(Transcribed page contents)
══════

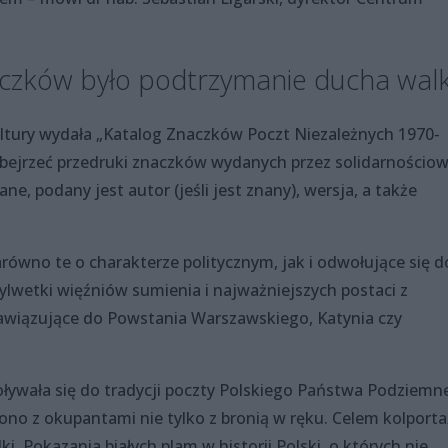
czków było podtrzymanie ducha walk
kultury wydała „Katalog Znaczków Poczt Niezależnych 1970-
bejrzeć przedruki znaczków wydanych przez solidarnościo
e, podany jest autor (jeśli jest znany), wersja, a także
wno te o charakterze politycznym, jak i odwołujące się d
sylwetki więźniów sumienia i najważniejszych postaci z
awiązujące do Powstania Warszawskiego, Katynia czy
ływała się do tradycji poczty Polskiego Państwa Podziemn
ono z okupantami nie tylko z bronią w ręku. Celem kolport
. Pokazania białych plam w historii Polski, o których nie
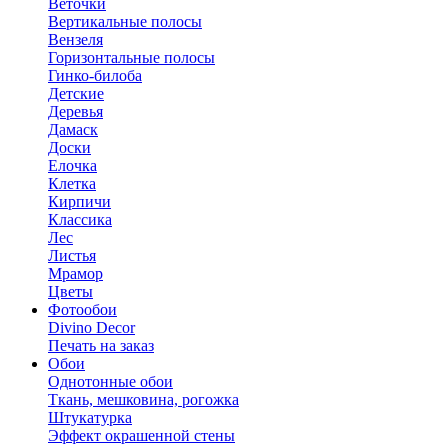
Веточки
Вертикальные полосы
Вензеля
Горизонтальные полосы
Гинко-билоба
Детские
Деревья
Дамаск
Доски
Елочка
Клетка
Кирпичи
Классика
Лес
Листья
Мрамор
Цветы
Фотообои
Divino Decor
Печать на заказ
Обои
Однотонные обои
Ткань, мешковина, рогожка
Штукатурка
Эффект окрашенной стены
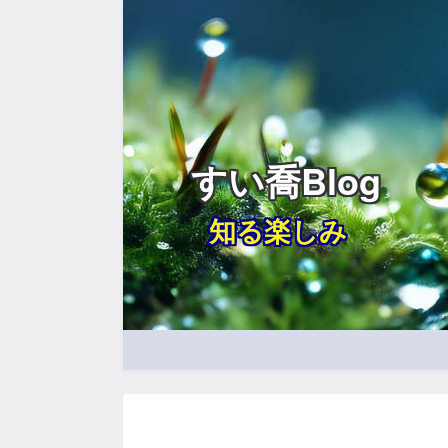
すい喬Blog
知る楽しみ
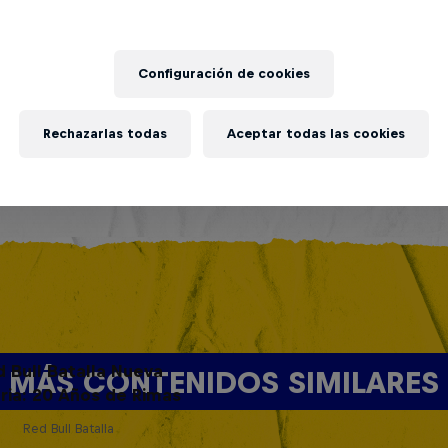
Configuración de cookies
Rechazarlas todas
Aceptar todas las cookies
d Bull Batalla Nueva
MÁS CONTENIDOS SIMILARES
ria: 20 Años de Rimas
Red Bull Batalla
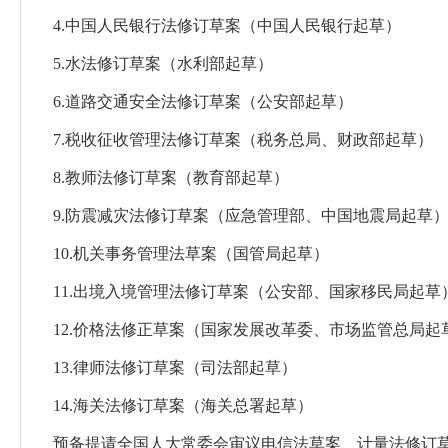
4
.
中国人民银行法修订草案
（中国人民银行起草）
5.水法修订草案
（水利部起草）
6.道路交通安全法修订草案
（公安部起草）
7.税收征收管理法修订草案
（税务总局、财政部起草）
8.教师法修订草案
（教育部起草）
9.防震减灾法修订草案
（应急管理部、中国地震局起草
10.机关事务管理法草案
（国管局起草）
11.出境入境管理法修订草案
（公安部、国家移民局起草
12.价格法修正草案
（国家发展改革委、市场监管总局起
13.律师法修订草案
（司法部起草）
14.海关法修订草案
（海关总署起草）
预备提请全国人大常委会审议电信法草案、计量法修订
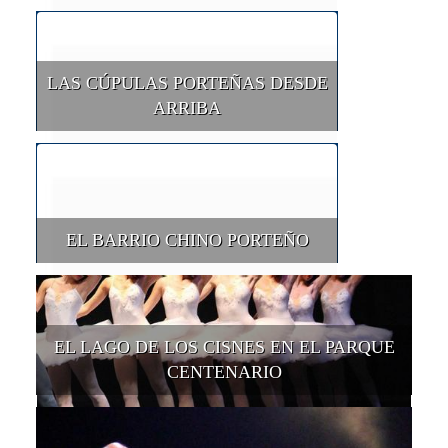
LAS CÚPULAS PORTEÑAS DESDE
ARRIBA
EL BARRIO CHINO PORTEÑO
EL LAGO DE LOS CISNES EN EL PARQUE
CENTENARIO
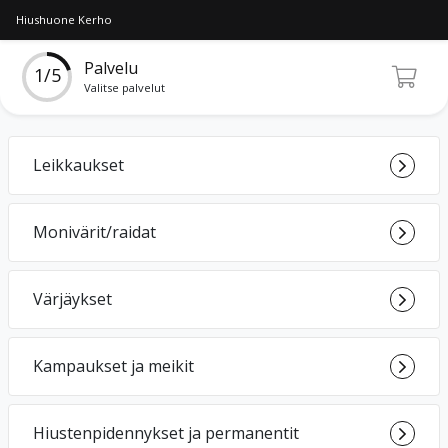
Hiushuone Kerho
Palvelu
1/5
Valitse palvelut
Leikkaukset
Monivärit/raidat
Värjäykset
Kampaukset ja meikit
Hiustenpidennykset ja permanentit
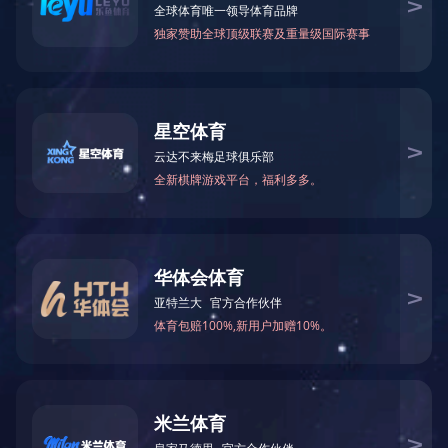
劳动者风采
WORKER
好人好事
文明风采
奋力
车”
以来
沉甸
的坚
谈及
誉转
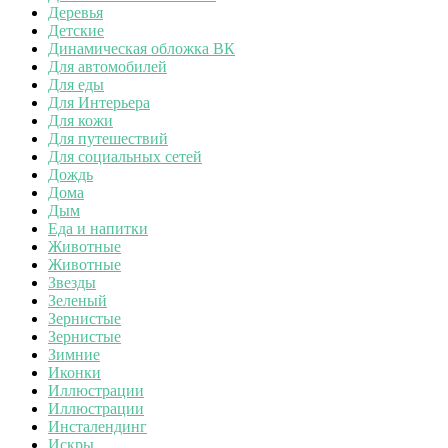
Деревья
Детские
Динамическая обложка ВК
Для автомобилей
Для еды
Для Интерьера
Для кожи
Для путешествий
Для социальных сетей
Дождь
Дома
Дым
Еда и напитки
Животные
Животные
Звезды
Зеленый
Зернистые
Зернистые
Зимние
Иконки
Иллюстрации
Иллюстрации
Инсталендинг
Искры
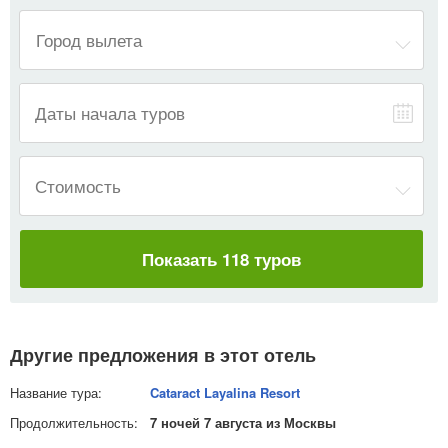
—
Даты начала туров
Стоимость
Показать 118 туров
Другие предложения в этот отель
Cataract Layalina Resort
7 ночей 7 августа из Москвы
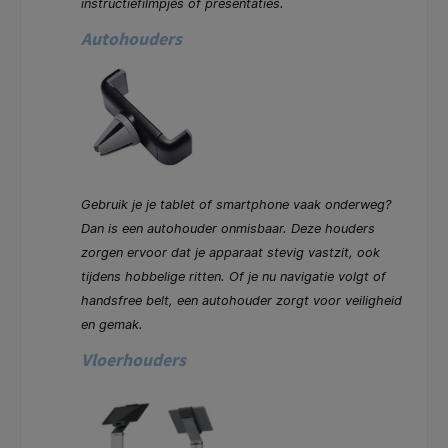
instructiefilmpjes of presentaties.
Autohouders
Gebruik je je tablet of smartphone vaak onderweg?
Dan is een autohouder onmisbaar. Deze houders
zorgen ervoor dat je apparaat stevig vastzit, ook
tijdens hobbelige ritten. Of je nu navigatie volgt of
handsfree belt, een autohouder zorgt voor veiligheid
en gemak.
Vloerhouders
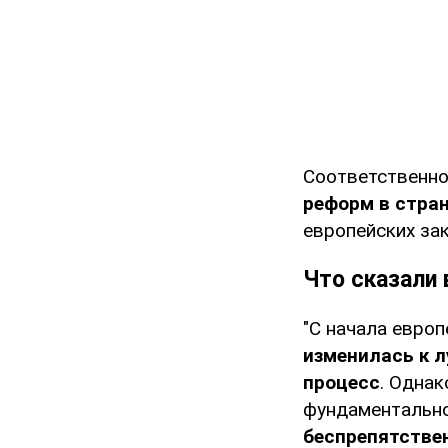
Соответственно
реформ в стра
европейских зак
Что сказали
"С начала европ
изменилась к л
процесс
. Одна
фундаментально
беспрепятстве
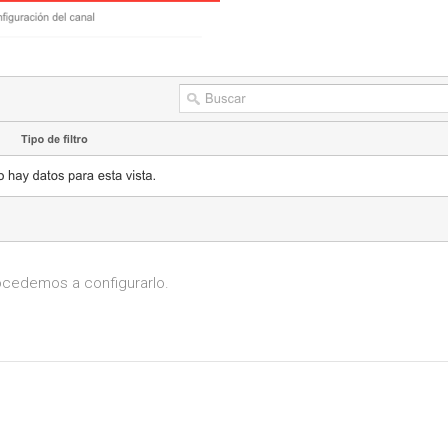
rocedemos a configurarlo.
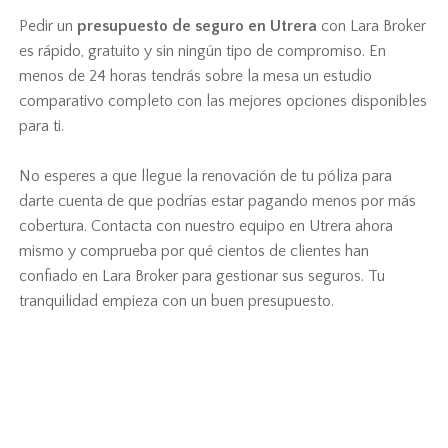
Pedir un
presupuesto de seguro en Utrera
con Lara Broker
es rápido, gratuito y sin ningún tipo de compromiso. En
menos de 24 horas tendrás sobre la mesa un estudio
comparativo completo con las mejores opciones disponibles
para ti.
No esperes a que llegue la renovación de tu póliza para
darte cuenta de que podrías estar pagando menos por más
cobertura. Contacta con nuestro equipo en Utrera ahora
mismo y comprueba por qué cientos de clientes han
confiado en Lara Broker para gestionar sus seguros. Tu
tranquilidad empieza con un buen presupuesto.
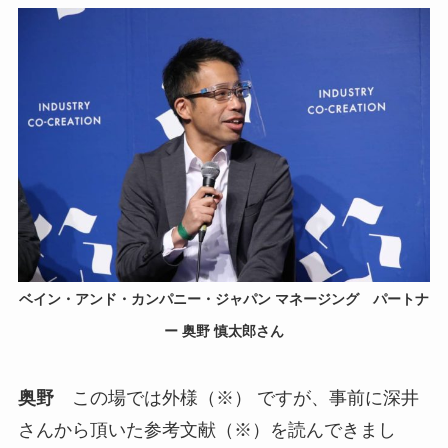
ベイン・アンド・カンパニー・ジャパン マネージング パートナ
ー 奥野 慎太郎さん
奥野
この場では外様（※） ですが、事前に深井
さんから頂いた参考文献（※）を読んできまし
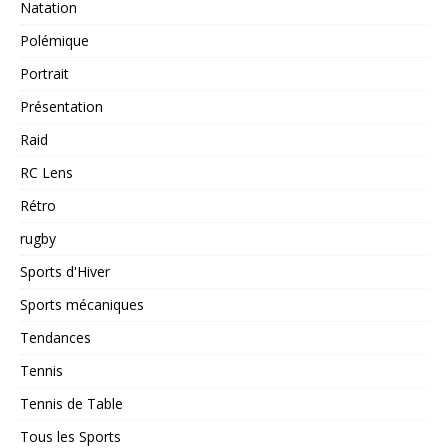
Natation
Polémique
Portrait
Présentation
Raid
RC Lens
Rétro
rugby
Sports d'Hiver
Sports mécaniques
Tendances
Tennis
Tennis de Table
Tous les Sports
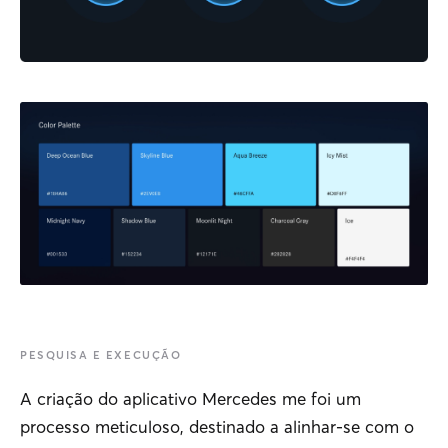
PESQUISA E EXECUÇÃO
A criação do aplicativo Mercedes me foi um
processo meticuloso, destinado a alinhar-se com o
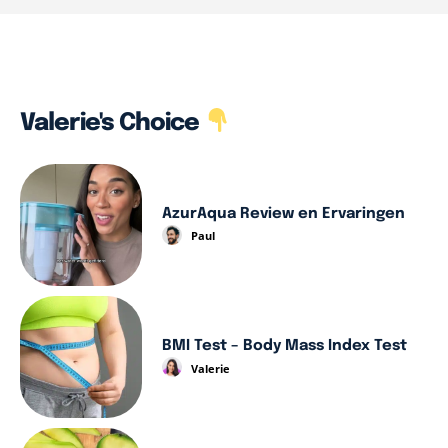
Valerie's Choice
AzurAqua Review en Ervaringen
Paul
BMI Test – Body Mass Index Test
Valerie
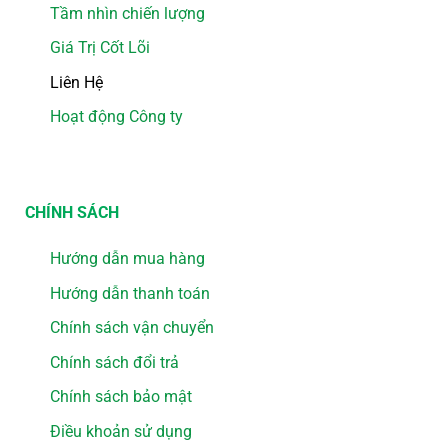
Tầm nhìn chiến lượng
Giá Trị Cốt Lõi
Liên Hệ
Hoạt động Công ty
CHÍNH SÁCH
Hướng dẫn mua hàng
Hướng dẫn thanh toán
Chính sách vận chuyển
Chính sách đổi trả
Chính sách bảo mật
Điều khoản sử dụng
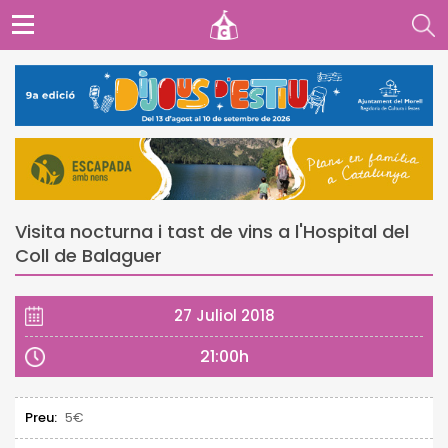
Visita nocturna i tast de vins a l'Hospital del
Coll de Balaguer
27 Juliol 2018
21:00h
Preu:
5€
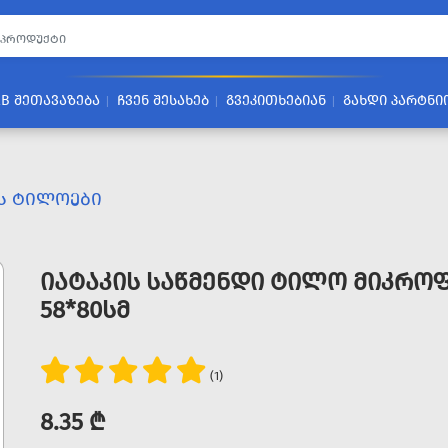
2B ᲨᲔᲗᲐᲕᲐᲖᲔᲑᲐ
ᲩᲕᲔᲜ ᲨᲔᲡᲐᲮᲔᲑ
ᲒᲕᲔᲙᲘᲗᲮᲔᲑᲘᲐᲜ
ᲒᲐᲮᲓᲘ ᲞᲐᲠᲢᲜᲘ
Ს ᲢᲘᲚᲝᲔᲑᲘ
ᲘᲐᲢᲐᲙᲘᲡ ᲡᲐᲬᲛᲔᲜᲓᲘ ᲢᲘᲚᲝ ᲛᲘᲙᲠᲝᲤ
58*80ᲡᲛ
(1)
8.35 ₾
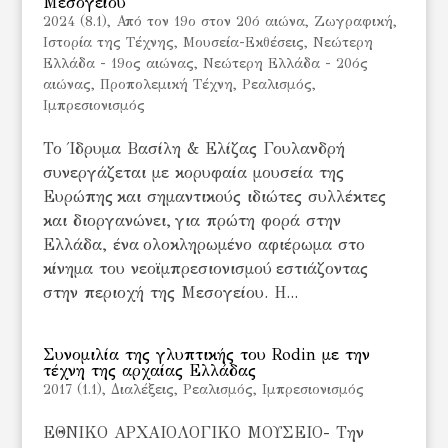
Μεσογείου
2024 (8.1)
,
Από τον 19ο στον 20ό αιώνα
,
Ζωγραφική
,
Ιστορία της Τέχνης
,
Μουσεία-Εκθέσεις
,
Νεώτερη
Ελλάδα - 19ος αιώνας
,
Νεώτερη Ελλάδα - 20ός
αιώνας
,
Προπολεμική Τέχνη
,
Ρεαλισμός,
Ιμπρεσιονισμός
Το Ίδρυμα Βασίλη & Ελίζας Γουλανδρή
συνεργάζεται με κορυφαία μουσεία της
Ευρώπης και σημαντικούς ιδιώτες συλλέκτες
και διοργανώνει, για πρώτη φορά στην
Ελλάδα, ένα ολοκληρωμένο αφιέρωμα στο
κίνημα του νεοϊμπρεσιονισμού εστιάζοντας
στην περιοχή της Μεσογείου. Η...
Συνομιλία της γλυπτικής του Rodin με την
τέχνη της αρχαίας Ελλάδας
2017 (1.1)
,
Διαλέξεις
,
Ρεαλισμός, Ιμπρεσιονισμός
ΕΘΝΙΚΟ ΑΡΧΑΙΟΛΟΓΙΚΟ ΜΟΥΣΕΙΟ- Την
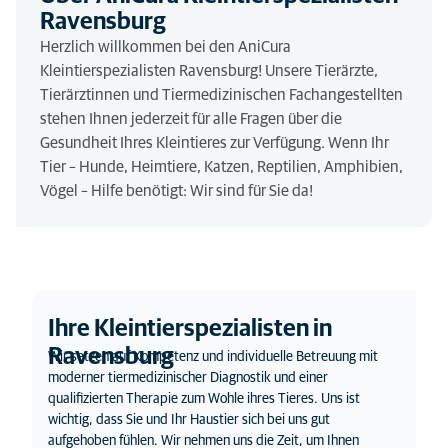
Ravensburg
Herzlich willkommen bei den AniCura
Kleintierspezialisten Ravensburg! Unsere Tierärzte,
Tierärztinnen und Tiermedizinischen Fachangestellten
stehen Ihnen jederzeit für alle Fragen über die
Gesundheit Ihres Kleintieres zur Verfügung. Wenn Ihr
Tier – Hunde, Heimtiere, Katzen, Reptilien, Amphibien,
Vögel – Hilfe benötigt: Wir sind für Sie da!
Ihre Kleintierspezialisten in
Ravensburg
Wir setzen auf Kompetenz und individuelle Betreuung mit
moderner tiermedizinischer Diagnostik und einer
qualifizierten Therapie zum Wohle ihres Tieres. Uns ist
wichtig, dass Sie und Ihr Haustier sich bei uns gut
aufgehoben fühlen. Wir nehmen uns die Zeit, um Ihnen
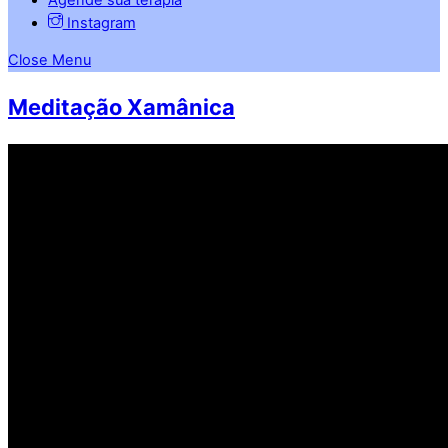
Instagram
Close Menu
Meditação Xamânica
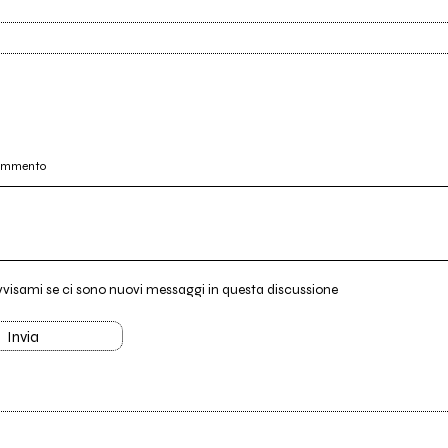
commento
vvisami se ci sono nuovi messaggi in questa discussione
Invia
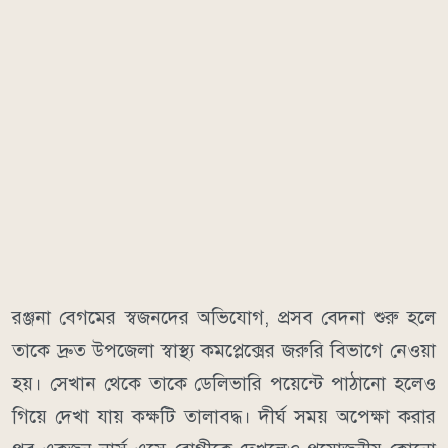
রঞ্জনা বেগমের স্বজনদের অভিযোগ, প্রসব বেদনা শুরু হলে
তাকে দ্রুত উপজেলা স্বাস্থ্য কমপ্লেক্সের জরুরি বিভাগে নেওয়া
হয়। সেখান থেকে তাকে ডেলিভারি পয়েন্টে পাঠানো হলেও
গিয়ে দেখা যায় কক্ষটি তালাবদ্ধ। দীর্ঘ সময় অপেক্ষা করার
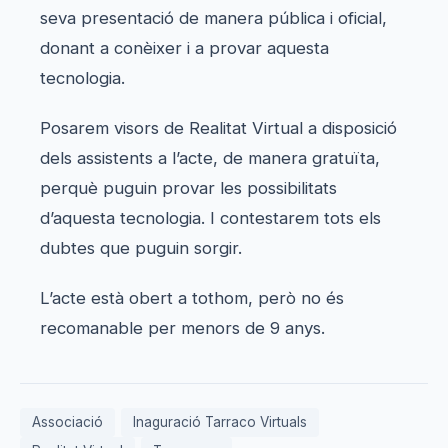
seva presentació de manera pública i oficial,
donant a conèixer i a provar aquesta
tecnologia.
Posarem visors de Realitat Virtual a disposició
dels assistents a l’acte, de manera gratuïta,
perquè puguin provar les possibilitats
d’aquesta tecnologia. I contestarem tots els
dubtes que puguin sorgir.
L’acte està obert a tothom, però no és
recomanable per menors de 9 anys.
Associació
Inaguració Tarraco Virtuals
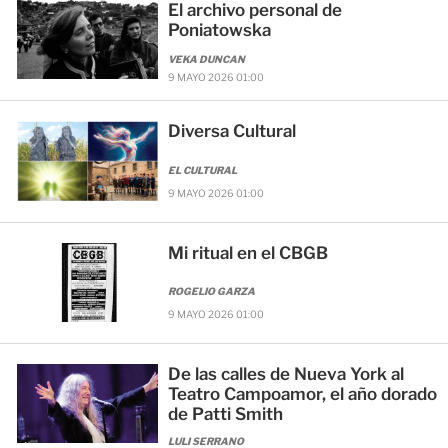
El archivo personal de
Poniatowska
VEKA DUNCAN
9 MAYO 2026 01:00
Diversa Cultural
EL CULTURAL
9 MAYO 2026 01:00
Mi ritual en el CBGB
ROGELIO GARZA
9 MAYO 2026 01:00
De las calles de Nueva York al
Teatro Campoamor, el año dorado
de Patti Smith
LULI SERRANO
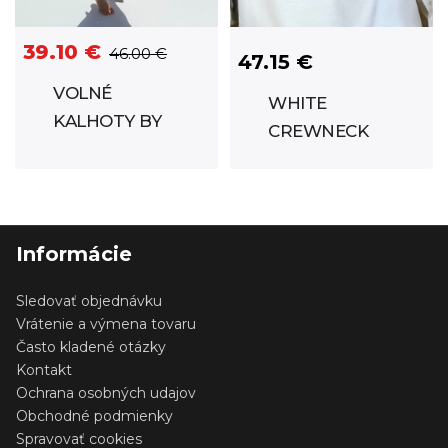
39.10 €
46.00 €
47.15 €
VOLNÉ
WHITE
KALHOTY BY
CREWNECK
SIMONA
#CHCEŠPANÁKANE
BURGUNDY
Informácie
Sledovať objednávku
Vrátenie a výmena tovaru
Často kladené otázky
Kontakt
Ochrana osobných udajov
Obchodné podmienky
Spravovať cookies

══════

Starting with the first line of the records above and stopping after the line containing "9.防震减灾法修订草案", repeat every line exactly and leave out the pictures.

## Task result
czków było podtrzymanie ducha walk
kultury wydała „Katalog Znaczków Poczt Niezależnych 1970-
bejrzeć przedruki znaczków wydanych przez solidarnościo
e, podany jest autor (jeśli jest znany), wersja, a także
wno te o charakterze politycznym, jak i odwołujące się d
sylwetki więźniów sumienia i najważniejszych postaci z
awiązujące do Powstania Warszawskiego, Katynia czy
ływała się do tradycji poczty Polskiego Państwa Podziemn
ono z okupantami nie tylko z bronią w ręku. Celem kolport
. Pokazania białych plam w historii Polski, o których nie
Веточки
Вертикальные полосы
Вензеля
Горизонтальные полосы
Гинко-билоба
Детские
Деревья
Дамаск
Доски
Елочка
Клетка
Кирпичи
Классика
Лес
Листья
Мрамор
Цветы
Фотообои
Divino Decor
Печать на заказ
Обои
Однотонные обои
Ткань, мешковина, рогожка
Штукатурка
Эффект окрашенной стены
すい喬Blog
知る楽しみ
Configuración de cookies
Rechazarlas todas
Aceptar todas las cookies
d Bull Batalla Nueva
MÁS CONTENIDOS SIMILARES
ria: 20 Años de Rimas
Red Bull Batalla
4
.
中国人民银行法修订草案
（中国人民银行起草）
5.水法修订草案
（水利部起草）
6.道路交通安全法修订草案
（公安部起草）
7.税收征收管理法修订草案
（税务总局、财政部起草）
8.教师法修订草案
（教育部起草）
9.防震减灾法修订草案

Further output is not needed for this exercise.